Sample Delux Blue Color Palette
{
"creator": "Dulux",
"palette": "DLX1241",
"link": "https://colour.dulux.ca/blues",
"colors": [
{
"rgb": [217, 230, 238],
"name": "First Light",
"code": "DLX1241-1",
"lrv": 79,
"link": "https://colour.dulux.ca/blues/first-light"
},
{
"rgb": [200, 221, 238],
"name": "Vitamin Sea",
"code": "DLX1241-2",
"lrv": 71,
"link": "https://colour.dulux.ca/blues/vitamin-sea"
},
{
"rgb": [155, 199, 234],
"name": "Sweet Dreams",
"code": "DLX1241-3",
"lrv": 55,
"link": "https://colour.dulux.ca/blues/sweet-dreams"
},
{
"rgb": [98, 165, 223],
"name": "Windjammer",
"code": "DLX1241-4",
"lrv": 37,
"link": "https://colour.dulux.ca/blues/windjammer"
},
{
"rgb": [61, 142, 208],
"name": "Magical Merlin",
"code": "DLX1241-5",
"lrv": 27,
"link": "https://colour.dulux.ca/blues/magical-merlin"
},
{
"rgb": [30, 128, 199],
"name": "Electric Blue",
"code": "DLX1241-6",
"lrv": 22,
"link": "https://colour.dulux.ca/blues/electric-blue"
},
{
"rgb": [2, 100, 174],
"name": "Cobalt Stone",
"code": "DLX1241-7",
"lrv": 14,
"link": "https://colour.dulux.ca/blues/cobalt-stone"
}
]
}
Hotspots
The model-viewer component allows for "hotspots" to be set with the model-viwer DOM element.
To allow reuse, a simple JSON schema was created to store the following information:
- Name of the hotspot
- Model position of the hotspot
- Model normal of the hotspot
An attempt was made to allow for hotspots to dynamically be created within the editor for parts of the model. This was not achieved due to the lack access to the scene's geometric elements. Instead hotspots for the materials were determined. The name of the material was what was used for storage.
As the model-viewer only allows the loading of glTF and usdz files currently.
For hotspots to have proper labelling all materials should be named appropriately.
This is not always the case as the name of the material can be unspecified.
Below is an example hotspot file created using the model editor.
{
"SR_Greysphere_Calibration_baked": {
"position": "2.432912866231402m 1.1472056120147225m 0.9758283304179232m",
"normal": "-0.02116369758231689m -0.021735863788378024m 0.9995397191357717m"
},
"SR_wood1_baked": {
"position": "-0.11660302599201833m 1.766454424758654m 0.471261481380548m",
"normal": "-0.07346897722365733m 0.8259878692572087m 0.5588795480473824m"
}
}
3D Models and Environments
All sample models used for the model editor are in glTF (glb) format. The models were created in a variety of ways including dynamic creation using the materialglf Python package (for shader ball examples) from within the QuiltiX editor.
Of note is that the model-viewer component has outstanding issues wherein if a material parameter is not specified in glTF then it cannot be edited. All shader ball examples were created using the materialglf package to ensure that all material parameters were specified.

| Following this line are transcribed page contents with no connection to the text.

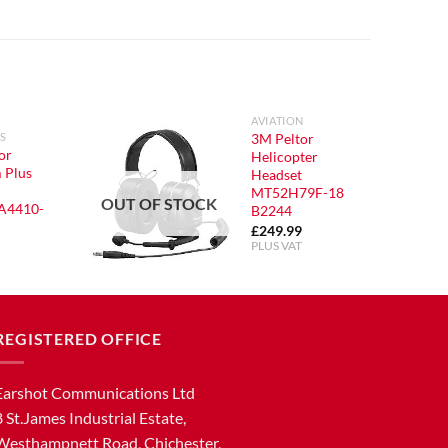
AVIATION
3M Peltor
S
or
Helicopter
 Plus
Headset
MT52H79F-18
OUT OF STOCK
A4410-
B2244
£
249.99
PLUS VAT
REGISTERED OFFICE
Earshot Communications Ltd
8 St.James Industrial Estate,
Westhampnett Road, Chichester,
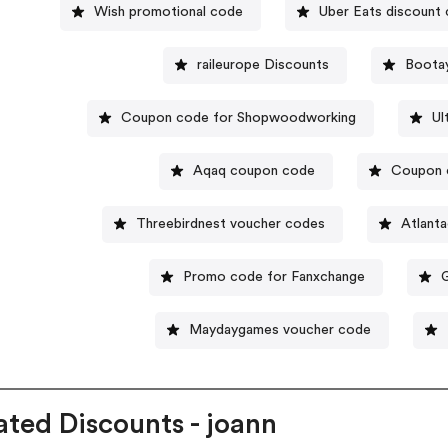
Wish promotional code
Uber Eats discount
raileurope Discounts
Boota
Coupon code for Shopwoodworking
Ul
Aqaq coupon code
Coupon c
Threebirdnest voucher codes
Atlant
Promo code for Fanxchange
Maydaygames voucher code
ated Discounts - joann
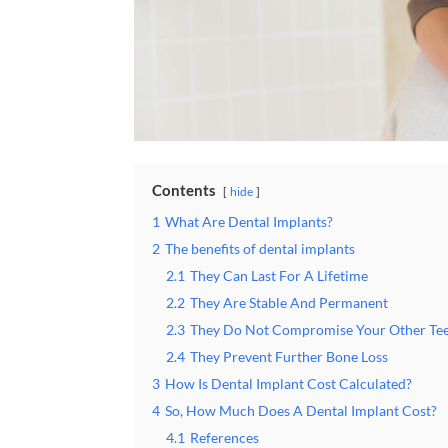
Contents
hide
1
What Are Dental Implants?
2
The benefits of dental implants
2.1
They Can Last For A Lifetime
2.2
They Are Stable And Permanent
2.3
They Do Not Compromise Your Other Te
2.4
They Prevent Further Bone Loss
3
How Is Dental Implant Cost Calculated?
4
So, How Much Does A Dental Implant Cost?
4.1
References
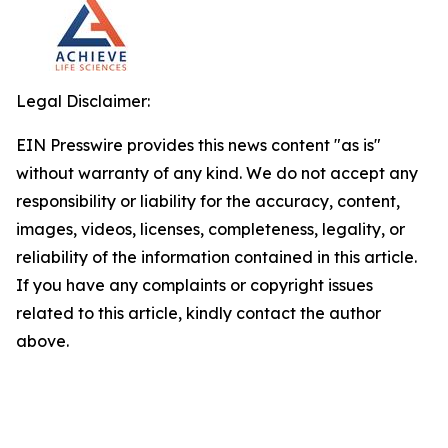
Legal Disclaimer:
EIN Presswire provides this news content "as is"
without warranty of any kind. We do not accept any
responsibility or liability for the accuracy, content,
images, videos, licenses, completeness, legality, or
reliability of the information contained in this article.
If you have any complaints or copyright issues
related to this article, kindly contact the author
above.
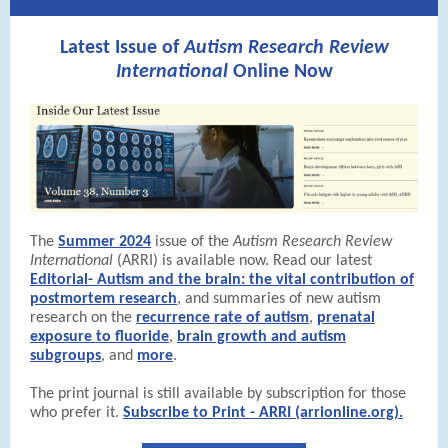
Latest Issue of
Autism Research Review
International
Online Now
The
Summer 2024
issue of the
Autism Research Review
International
(ARRI) is available now. Read our latest
Editorial- Autism and the brain: the vital contribution of
postmortem research
, and summaries of new autism
research on the
recurrence rate of autism
,
prenatal
exposure to fluoride
,
brain growth and autism
subgroups
, and
more
.
The print journal is still available by subscription for those
who prefer it.
Subscribe to Print - ARRI (arrionline.org).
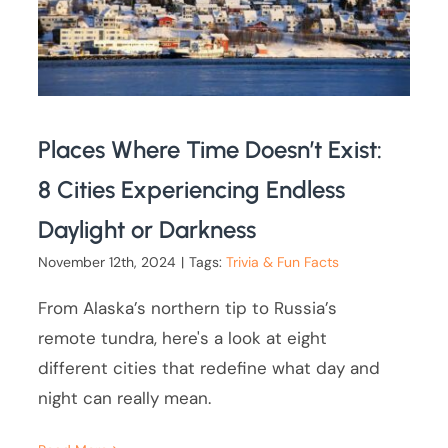
Places Where Time Doesn’t Exist:
8 Cities Experiencing Endless
Daylight or Darkness
November 12th, 2024
|
Tags:
Trivia & Fun Facts
From Alaska’s northern tip to Russia’s
remote tundra, here's a look at eight
different cities that redefine what day and
night can really mean.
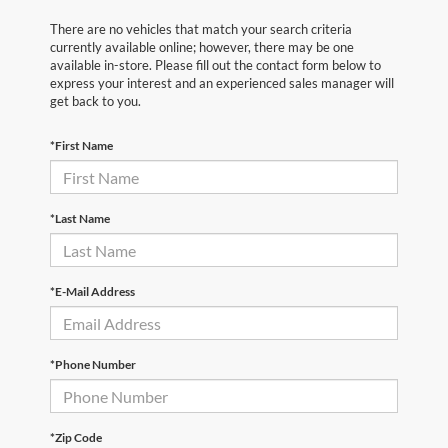
There are no vehicles that match your search criteria
currently available online; however, there may be one
available in-store. Please fill out the contact form below to
express your interest and an experienced sales manager will
get back to you.
*First Name
*Last Name
*E-Mail Address
*Phone Number
*Zip Code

Below is an example material provided with QuiltiX which has been exported, and then loaded and edited in the model editor (a blue sheen was added to the material).
QuiltiX Editor with Copper Material
glTF version of Copper Material in editor
Sample Models
Below are a few other sample models that were loaded in.

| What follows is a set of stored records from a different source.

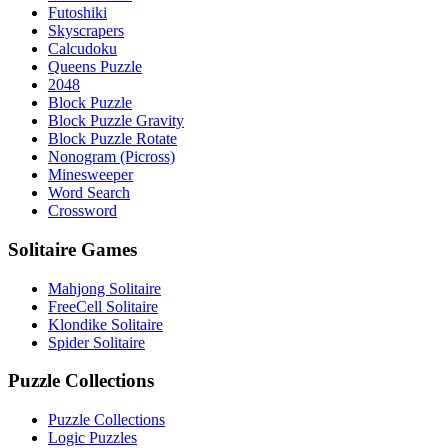
Futoshiki
Skyscrapers
Calcudoku
Queens Puzzle
2048
Block Puzzle
Block Puzzle Gravity
Block Puzzle Rotate
Nonogram (Picross)
Minesweeper
Word Search
Crossword
Solitaire Games
Mahjong Solitaire
FreeCell Solitaire
Klondike Solitaire
Spider Solitaire
Puzzle Collections
Puzzle Collections
Logic Puzzles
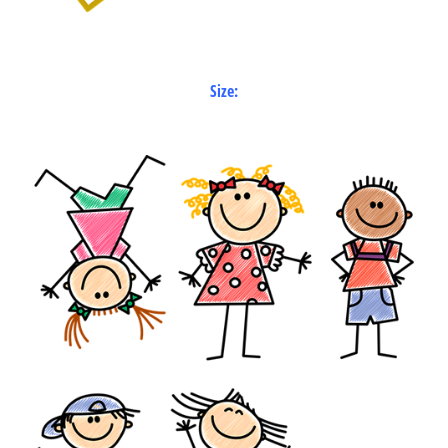
Size:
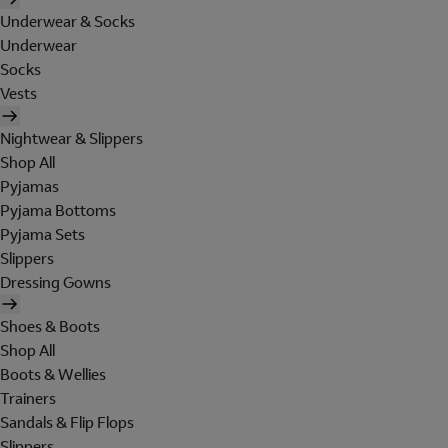
Underwear & Socks
Underwear
Socks
Vests
Nightwear & Slippers
Shop All
Pyjamas
Pyjama Bottoms
Pyjama Sets
Slippers
Dressing Gowns
Shoes & Boots
Shop All
Boots & Wellies
Trainers
Sandals & Flip Flops
Slippers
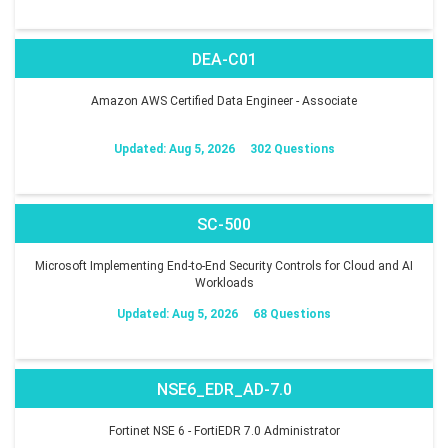
DEA-C01
Amazon AWS Certified Data Engineer - Associate
Updated: Aug 5, 2026
302 Questions
SC-500
Microsoft Implementing End-to-End Security Controls for Cloud and AI
Workloads
Updated: Aug 5, 2026
68 Questions
NSE6_EDR_AD-7.0
Fortinet NSE 6 - FortiEDR 7.0 Administrator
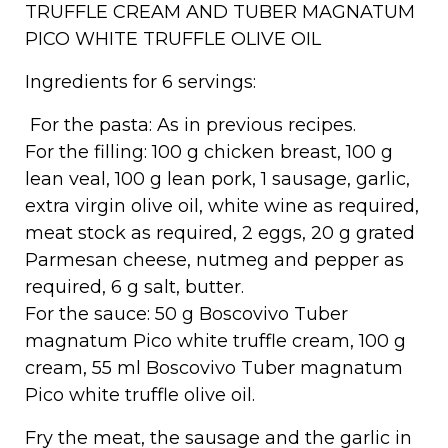
TRUFFLE CREAM AND TUBER MAGNATUM
PICO WHITE TRUFFLE OLIVE OIL
Ingredients for 6 servings:
For the pasta: As in previous recipes.
For the filling: 100 g chicken breast, 100 g
lean veal, 100 g lean pork, 1 sausage, garlic,
extra virgin olive oil, white wine as required,
meat stock as required, 2 eggs, 20 g grated
Parmesan cheese, nutmeg and pepper as
required, 6 g salt, butter.
For the sauce: 50 g Boscovivo Tuber
magnatum Pico white truffle cream, 100 g
cream, 55 ml Boscovivo Tuber magnatum
Pico white truffle olive oil.
Fry the meat, the sausage and the garlic in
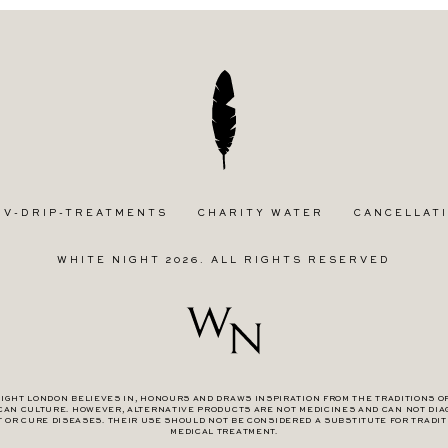
IV-DRIP-TREATMENTS
CHARITY WATER
CANCELLATI
WHITE NIGHT 2026. ALL RIGHTS RESERVED
IGHT LONDON BELIEVES IN, HONOURS AND DRAWS INSPIRATION FROM THE TRADITIONS O
CAN CULTURE. HOWEVER, ALTERNATIVE PRODUCTS ARE NOT MEDICINES AND CAN NOT DIA
T OR CURE DISEASES. THEIR USE SHOULD NOT BE CONSIDERED A SUBSTITUTE FOR TRADIT
MEDICAL TREATMENT.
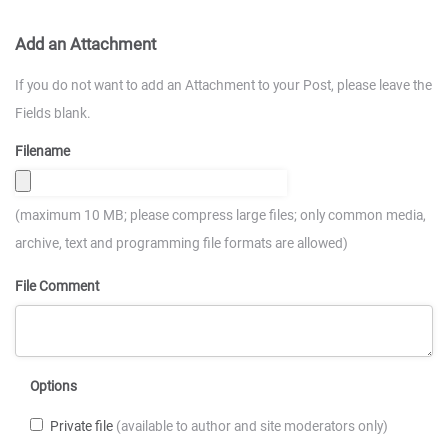
Add an Attachment
If you do not want to add an Attachment to your Post, please leave the
Fields blank.
Filename
(maximum 10 MB; please compress large files; only common media,
archive, text and programming file formats are allowed)
File Comment
Options
Private file
(available to author and site moderators only)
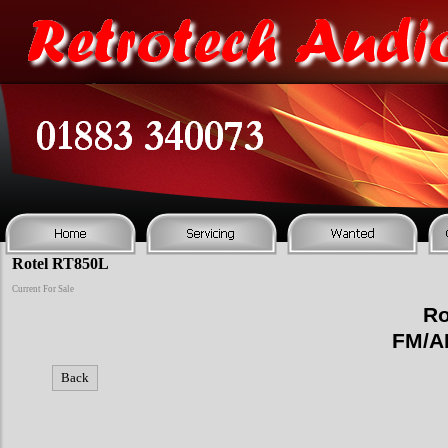
Rotel RT850L
Current For Sale
Ro
FM/A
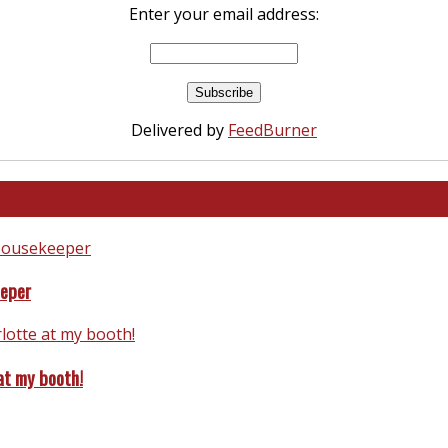
Enter your email address:
Delivered by
FeedBurner
eeper
at my booth!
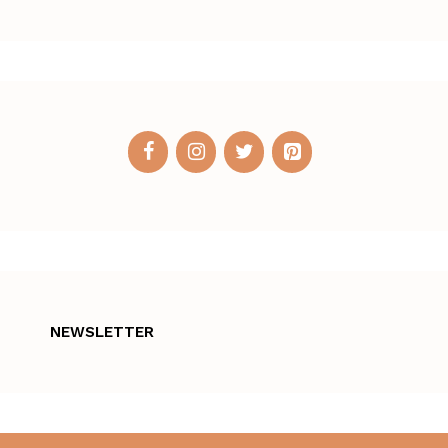
NEWSLETTER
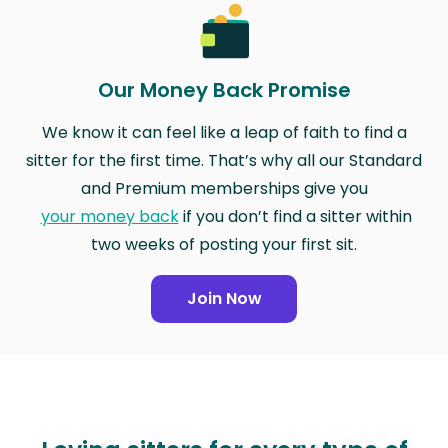
Our Money Back Promise
We know it can feel like a leap of faith to find a
sitter for the first time. That’s why all our Standard
and Premium memberships give you
your money back
if you don’t find a sitter within
two weeks of posting your first sit.
Join Now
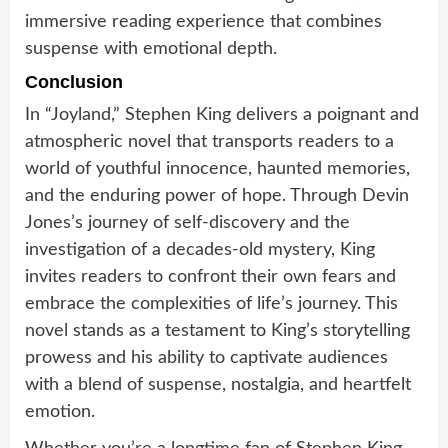
immersive reading experience that combines
suspense with emotional depth.
Conclusion
In “Joyland,” Stephen King delivers a poignant and
atmospheric novel that transports readers to a
world of youthful innocence, haunted memories,
and the enduring power of hope. Through Devin
Jones’s journey of self-discovery and the
investigation of a decades-old mystery, King
invites readers to confront their own fears and
embrace the complexities of life’s journey. This
novel stands as a testament to King’s storytelling
prowess and his ability to captivate audiences
with a blend of suspense, nostalgia, and heartfelt
emotion.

A sample "room diorama" and the simplified "room" model used for demonstrating the material editor, and color palette editor.
The a small figurine with 2 different variations created using the editor.
Model with material created with Adobe Substance 3D (left), and a modified "Shader ball" model create using materialxgltf package (right).
Environments
The lighting environments used came from HDRI Haven. For performance, lower resolution versions of the HDR images were used.
These environments can be loaded into the model editor by dragging and dropping files into the viewer area.